KEY OBSERVATIONS
Passing the test – June offered a constructive test of portfolio diversification. Large cap U.S. stocks and emerging markets softened while small caps, developed market equities, and fixed income produced positive returns.
Ready for launch – The SpaceX IPO was a pivotal moment for private investor liquidity and the first in a growing pipeline of large cap IPO activity.
Healthy backdrop – Corporate fundamentals remain incredibly healthy but will be relied upon to continue supporting equity markets going forward as a flurry of new equity supply hits the market.
Mid-Year assessment – Strong first-half gains, especially in AI and technology, create an opportunity to revisit exposures, trim concentrated winners, and restore portfolio balance without necessarily reacting to losses.
RECAP
June brought an uneven tone to global markets as investors balanced still-resilient economic activity against sticky inflation, elevated geopolitical risk and a Federal Reserve that showed a desire to maintain a firmer policy stance. The month also marked a clear shift in market leadership. Large cap U.S. equities paused after a strong spring rally, while small caps, developed international equities and rate-sensitive real assets found support. The S&P 500 Index declined 1.0% in June but remained up 10.2% year-to-date, while the Russell 2000 Index gained 3.7%, extending its advance to 22.6% at the midway point for the year.
U.S. equity performance reflected a rotation beneath the surface. After several months in which mega-cap technology and AI-related enthusiasm drove much of the market’s advance, investors increased selectivity as inflation data and Fed messaging pushed back against hopes for near-term rate cuts. Small caps benefited from improved breadth, stronger cyclical participation and modest relief in bond yields late in the month. The result was a rare month in which the Russell 2000 meaningfully outpaced the S&P 500, reinforcing the notion that 2026’s equity gains are broadening beyond the largest U.S. companies.

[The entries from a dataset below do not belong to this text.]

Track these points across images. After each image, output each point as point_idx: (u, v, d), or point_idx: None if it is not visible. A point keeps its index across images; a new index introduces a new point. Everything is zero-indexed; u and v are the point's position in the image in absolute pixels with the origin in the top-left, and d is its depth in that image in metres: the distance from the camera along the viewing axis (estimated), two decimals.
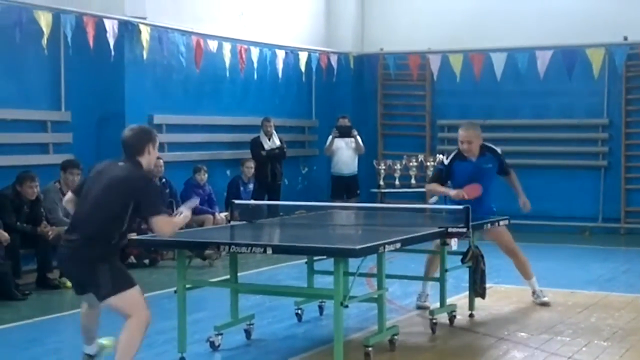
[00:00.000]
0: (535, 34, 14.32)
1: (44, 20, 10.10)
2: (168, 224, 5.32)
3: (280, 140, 13.22)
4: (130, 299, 5.26)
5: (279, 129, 13.34)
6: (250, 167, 12.71)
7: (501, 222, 7.87)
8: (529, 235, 13.46)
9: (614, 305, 8.26)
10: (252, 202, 10.75)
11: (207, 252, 10.55)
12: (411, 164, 13.62)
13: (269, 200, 12.48)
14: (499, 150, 8.27)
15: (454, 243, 7.06)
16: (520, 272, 8.40)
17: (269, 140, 13.08)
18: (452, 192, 7.90)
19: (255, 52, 13.33)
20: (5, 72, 10.19)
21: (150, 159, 5.43)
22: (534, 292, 8.35)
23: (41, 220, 9.42)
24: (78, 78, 10.88)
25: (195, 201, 6.10)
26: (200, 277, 9.56)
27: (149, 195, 5.25)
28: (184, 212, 5.61)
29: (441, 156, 8.23)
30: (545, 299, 8.27)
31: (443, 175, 8.13)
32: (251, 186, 12.78)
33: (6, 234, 8.77)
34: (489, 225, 7.71)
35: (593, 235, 13.92)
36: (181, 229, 6.19)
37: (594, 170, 14.24)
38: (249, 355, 6.56)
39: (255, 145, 13.01)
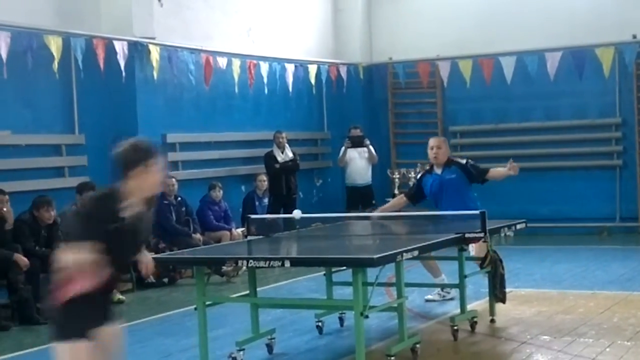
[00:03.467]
0: (543, 36, 14.28)
1: (54, 45, 10.17)
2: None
3: (293, 153, 13.24)
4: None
5: (291, 143, 13.36)
6: (263, 181, 12.71)
7: (518, 226, 7.86)
8: (546, 238, 13.43)
9: (636, 304, 8.21)
10: (268, 216, 10.76)
11: (225, 268, 10.58)
12: None
13: (285, 213, 12.49)
14: (463, 161, 8.57)
15: (471, 248, 7.06)
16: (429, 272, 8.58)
17: (282, 153, 13.11)
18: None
19: (264, 67, 13.37)
20: (18, 98, 10.26)
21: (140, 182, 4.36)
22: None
23: (59, 244, 9.46)
24: (90, 100, 10.95)
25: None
26: (220, 294, 9.56)
27: None
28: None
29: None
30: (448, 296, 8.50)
31: (413, 190, 8.69)
32: (266, 200, 12.78)
33: (26, 259, 8.82)
34: (506, 229, 7.70)
35: (611, 235, 13.84)
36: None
37: (609, 170, 14.17)
38: None
39: (269, 158, 13.03)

International developed equities also posted solid results. The MSCI EAFE Index returned 3.1% in June and is now up 9.4% for the year, supported by broad participation across non-U.S. developed markets. Emerging markets moved in the opposite direction, with the MSCI EM Index declining 1.4% for the month, though it remains one of the strongest major asset classes in 2026 with a 23.9% year-to-date return. The divergence reflected a more cautious tone toward higher-valuation and geopolitically sensitive markets after a powerful early-year rally, particularly as investors weighed Middle East risks, energy market volatility and an uncertain global policy backdrop.
Fixed income returns were positive but muted. The Bloomberg U.S. Aggregate Bond Index gained 0.2% in June, while the Bloomberg U.S. Corporate High Yield Index returned 0.3%. The Fed held its policy rate steady at its June meeting, with Chair Kevin Warsh emphasizing price stability and removing some of the forward guidance that investors had grown accustomed to in prior cycles. That message landed against a complicated backdrop. May PCE inflation rose to 4.1% year-over-year while first-quarter GDP was revised higher to 2.1%, underscoring that the economy has not weakened enough to give the Fed a clear opening to cut rates. Credit markets were uneventful, with high yield supported by stable spreads and continued demand for income. Spreads remain very tight, reflecting a high level of optimism and little compensation for adding incremental risk to portfolios.
OUTLOOK
As we enter the second half of 2026, investors are presented with an opportune time to rebalance portfolios. Diversification shone during the first six months of the year, but those who were heavily allocated to the narrow themes of AI and technological innovation were not necessarily punished. This leaves a potential opportunity to reassess portfolio positioning and ensure proper balance in portfolios. For equity markets, the back half of 2026 will present challenges both new and old, including an increase in net equity supply, uncertainty surrounding monetary policy, and geopolitical risks. At the same time, corporate fundamentals remain supportive, and broader market participation could help reduce the dependence on a small group of mega-cap leaders. Fixed income also continues to offer a more compelling role than it has in much of the past decade, making it easier for investors to justify diversifying beyond equities. Elevated yields provide income, ballast, and a cushion against modest rate volatility, even as the Fed navigates a difficult mix of persistent inflation and uneven growth. In this environment, disciplined rebalancing, broad diversification, and a focus on long-term objectives remain the most reliable tools for managing uncertainty.